Anecdotal scenes--in other words, short scenes that showcase a character--usually, an unusual, even eccentric, character. Both Dean Koontz and the dynamic duo, Douglas Preston and Lincoln Child, excel at this, so I keep reading their series (although Koontz’s canine companions frequently--indeed, almost always--annoy, as does his relentless optimism).

Atmosphere, mood, and tone. Here, King is king, but so is Bentley Little. In the use of description to terrorize and horrify, both are masters of the craft.

Believable characters. Stephen King, Douglas Preston and Lincoln Child, and Dan Simmons are great at creating characters that stick to readers’ ribs.

Innovation. Bram Stoker demonstrates it, especially in his short story “Dracula’s Guest,” as does H. P. Lovecraft, Edgar Allan Poe, Shirley Jackson, and a host of other, mostly classical, horror novelists and short story writers. For an example, check out my post on Stoker’s story, which is a real stoker, to be sure. Stephen King shows innovation, too, in ‘Salem’s Lot, The Shining, It, and other novels. One might even argue that Dean Koontz’s something-for-everyone, cross-genre writing is innovative; he seems to have been one of the first, if not the first, to pen such tales.

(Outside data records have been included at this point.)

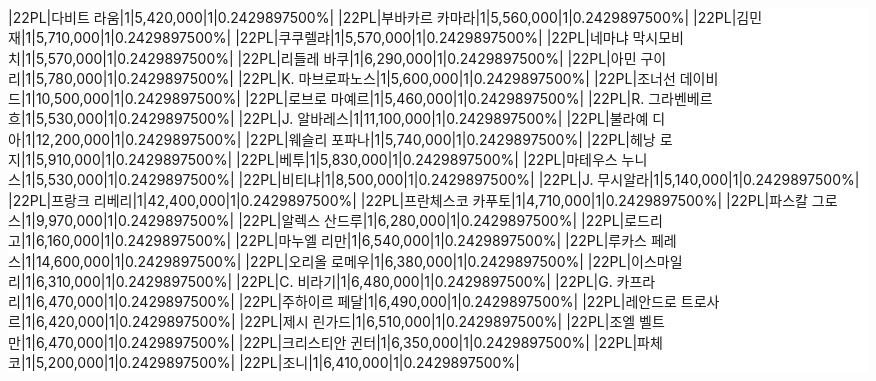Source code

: |22PL|다비트 라움|1|5,420,000|1|0.2429897500%|
|22PL|부바카르 카마라|1|5,560,000|1|0.2429897500%|
|22PL|김민재|1|5,710,000|1|0.2429897500%|
|22PL|쿠쿠렐랴|1|5,570,000|1|0.2429897500%|
|22PL|네마냐 막시모비치|1|5,570,000|1|0.2429897500%|
|22PL|리들레 바쿠|1|6,290,000|1|0.2429897500%|
|22PL|아민 구이리|1|5,780,000|1|0.2429897500%|
|22PL|K. 마브로파노스|1|5,600,000|1|0.2429897500%|
|22PL|조너선 데이비드|1|10,500,000|1|0.2429897500%|
|22PL|로브로 마예르|1|5,460,000|1|0.2429897500%|
|22PL|R. 그라벤베르흐|1|5,530,000|1|0.2429897500%|
|22PL|J. 알바레스|1|11,100,000|1|0.2429897500%|
|22PL|불라예 디아|1|12,200,000|1|0.2429897500%|
|22PL|웨슬리 포파나|1|5,740,000|1|0.2429897500%|
|22PL|헤낭 로지|1|5,910,000|1|0.2429897500%|
|22PL|베투|1|5,830,000|1|0.2429897500%|
|22PL|마테우스 누니스|1|5,530,000|1|0.2429897500%|
|22PL|비티냐|1|8,500,000|1|0.2429897500%|
|22PL|J. 무시알라|1|5,140,000|1|0.2429897500%|
|22PL|프랑크 리베리|1|42,400,000|1|0.2429897500%|
|22PL|프란체스코 카푸토|1|4,710,000|1|0.2429897500%|
|22PL|파스칼 그로스|1|9,970,000|1|0.2429897500%|
|22PL|알렉스 산드루|1|6,280,000|1|0.2429897500%|
|22PL|로드리고|1|6,160,000|1|0.2429897500%|
|22PL|마누엘 리만|1|6,540,000|1|0.2429897500%|
|22PL|루카스 페레스|1|14,600,000|1|0.2429897500%|
|22PL|오리올 로메우|1|6,380,000|1|0.2429897500%|
|22PL|이스마일리|1|6,310,000|1|0.2429897500%|
|22PL|C. 비라기|1|6,480,000|1|0.2429897500%|
|22PL|G. 카프라리|1|6,470,000|1|0.2429897500%|
|22PL|주하이르 페달|1|6,490,000|1|0.2429897500%|
|22PL|레안드로 트로사르|1|6,420,000|1|0.2429897500%|
|22PL|제시 린가드|1|6,510,000|1|0.2429897500%|
|22PL|조엘 벨트만|1|6,470,000|1|0.2429897500%|
|22PL|크리스티안 귄터|1|6,350,000|1|0.2429897500%|
|22PL|파체코|1|5,200,000|1|0.2429897500%|
|22PL|조니|1|6,410,000|1|0.2429897500%|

Technique. Check out Frank Peretti’s use of maps and his allusions to the senses in Monster; my post on this very topic is worth a look, if I do say so myself, which, of course, I do. Opening chapters that accomplish a multitude of narrative purposes (not usually all at once, but successively) are attractive, too, and Douglas Preston and Lincoln Child are as good as anyone, and better than many, at this art.

A connective universe--a mythos, if you will, such as both H. P. Lovecraft and Stephen King, and, to a lesser extent, Dean Koontz, Bentley Little, and even Douglas Preston and Lincoln Child have created through the use of recurring settings, characters, themes, and other elements of fiction.

A lack of pretentiousness. Dean Koontz has it, as do Douglas Preston and Lincoln Child, Bentley Little, and (to some extent, although he has become condescending and self-indulgent of late, Stephen King); unfortunately, both Dan Simmons and Robert McCammon have become too self-important in their later works, Simmons almost to the point of becoming unreadable. Come on, people, you’re writing about monsters--you should be humble.

Longevity. Writers who have been around for a while usually get better, Stephen King, Dan Simmons, and Robert McCammon excepted.

Pacing. Neither too fast nor too slow. Dean Koontz is good, maybe the best, here, of contemporary horror writers.